As most of us know, the hours we spend in bed at night can be some of the most mentally and emotionally treacherous hours of our day. Lying in the dark with no busy work to provide distraction can easily lead to those sinister, self-defeating thoughts that we spend the daytime hours pushing away. Since those thoughts can be especially dangerous to those in recovery, using the night time to lucid dream instead is potentially a tremendous help.

Possible Dangers

As helpful as lucid dreaming can be to recovering addicts, there are a couple of risks that should be taken into account before beginning the practice.

Just as lucid dreams can provide a safe space to face the anxieties and fears that come with the recovery process, it can also become a relapse trigger in and of itself.

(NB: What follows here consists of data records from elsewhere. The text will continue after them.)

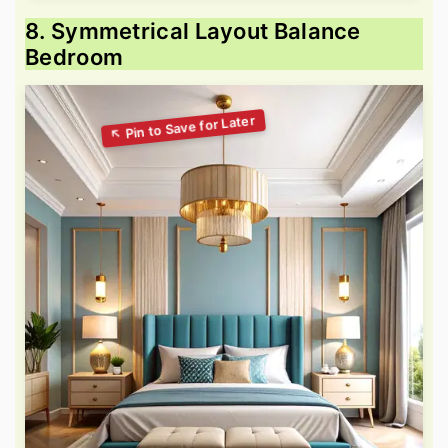
8. Symmetrical Layout Balance
Bedroom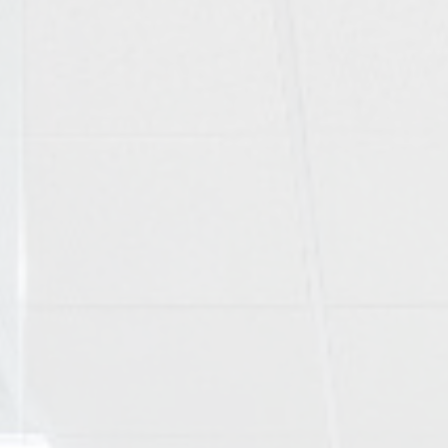
Wearing braces
Contact us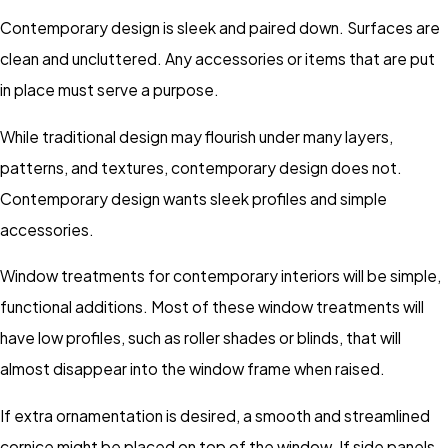
Contemporary design is sleek and paired down. Surfaces are
clean and uncluttered. Any accessories or items that are put
in place must serve a purpose.
While traditional design may flourish under many layers,
patterns, and textures, contemporary design does not.
Contemporary design wants sleek profiles and simple
accessories.
Window treatments for contemporary interiors will be simple,
functional additions. Most of these window treatments will
have low profiles, such as roller shades or blinds, that will
almost disappear into the window frame when raised.
If extra ornamentation is desired, a smooth and streamlined
cornice might be placed on top of the window. If side panels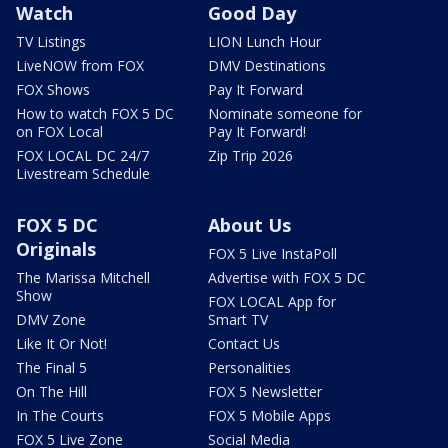
Watch
Good Day
TV Listings
LION Lunch Hour
LiveNOW from FOX
DMV Destinations
FOX Shows
Pay It Forward
How to watch FOX 5 DC
Nominate someone for
on FOX Local
Pay It Forward!
FOX LOCAL DC 24/7
Zip Trip 2026
Livestream Schedule
FOX 5 DC
About Us
Originals
FOX 5 Live InstaPoll
The Marissa Mitchell
Advertise with FOX 5 DC
Show
FOX LOCAL App for
DMV Zone
Smart TV
Like It Or Not!
Contact Us
The Final 5
Personalities
On The Hill
FOX 5 Newsletter
In The Courts
FOX 5 Mobile Apps
FOX 5 Live Zone
Social Media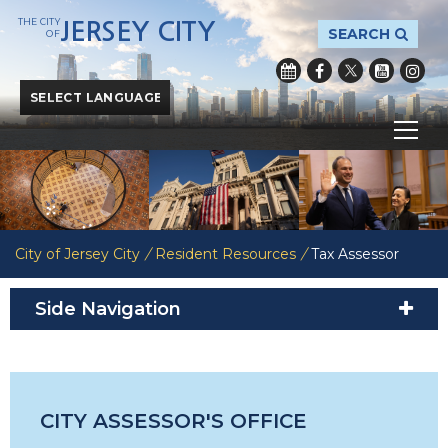
THE CITY
JERSEY CITY
SEARCH
OF
Powered by
Translate
City of Jersey City
/
Resident Resources
/
Tax Assessor
Side Navigation
CITY ASSESSOR'S OFFICE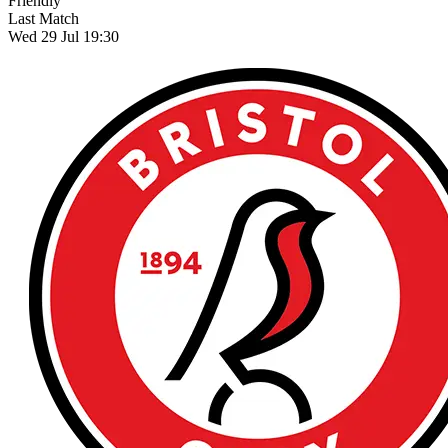
Friendly
Last Match
Wed 29 Jul 19:30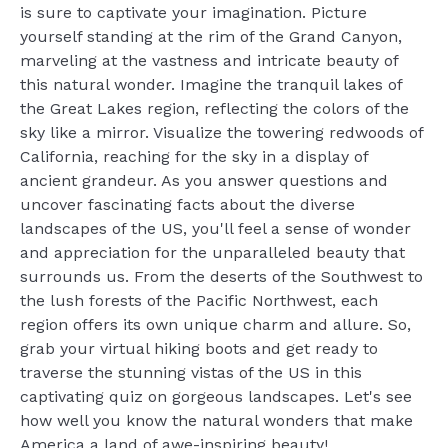
is sure to captivate your imagination. Picture
yourself standing at the rim of the Grand Canyon,
marveling at the vastness and intricate beauty of
this natural wonder. Imagine the tranquil lakes of
the Great Lakes region, reflecting the colors of the
sky like a mirror. Visualize the towering redwoods of
California, reaching for the sky in a display of
ancient grandeur. As you answer questions and
uncover fascinating facts about the diverse
landscapes of the US, you'll feel a sense of wonder
and appreciation for the unparalleled beauty that
surrounds us. From the deserts of the Southwest to
the lush forests of the Pacific Northwest, each
region offers its own unique charm and allure. So,
grab your virtual hiking boots and get ready to
traverse the stunning vistas of the US in this
captivating quiz on gorgeous landscapes. Let's see
how well you know the natural wonders that make
America a land of awe-inspiring beauty!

If, in a lucid state, you are presented with a trigger and do not respond to it in a healthy way, that can be highly discouraging and make that trigger more difficult to face in waking life.

Because the lucid state is a safe space, a recovering addict may be tempted to indulge in their addiction in a lucid dream because it feels risk-free. The mind is a powerful thing, however, and a relapse in a dream state is likely to translate into an actual relapse.

Dream On (Wisely!)

What this all comes down to is self-awareness. While lucid dreaming can be fun and exciting, it is something that should be taken seriously and only practiced if the dreamer feels that he/she is prepared for it. If you are in recovery from an addiction, consider whether or not you are ready to face your fears, anxieties, and triggers. If you are, lucid dreaming could be a transformative tool for you. If not, you can just as easily wait until you are in a more stable place and feel comfortable trying it out.

If you do discover something less than positive in a lucid state (e.g. a bad reaction to a trigger or a fear that you weren’t ready for), take it for what it is. Dream journaling can be a useful tool here – have your dream journal at the ready in the morning and record what you experienced in your dream. If it was troubling or disturbing in any way, think about what you can learn from that experience and how it might help you face similar things in your waking life. At the very least, you can always reassure yourself that “it was only a dream.”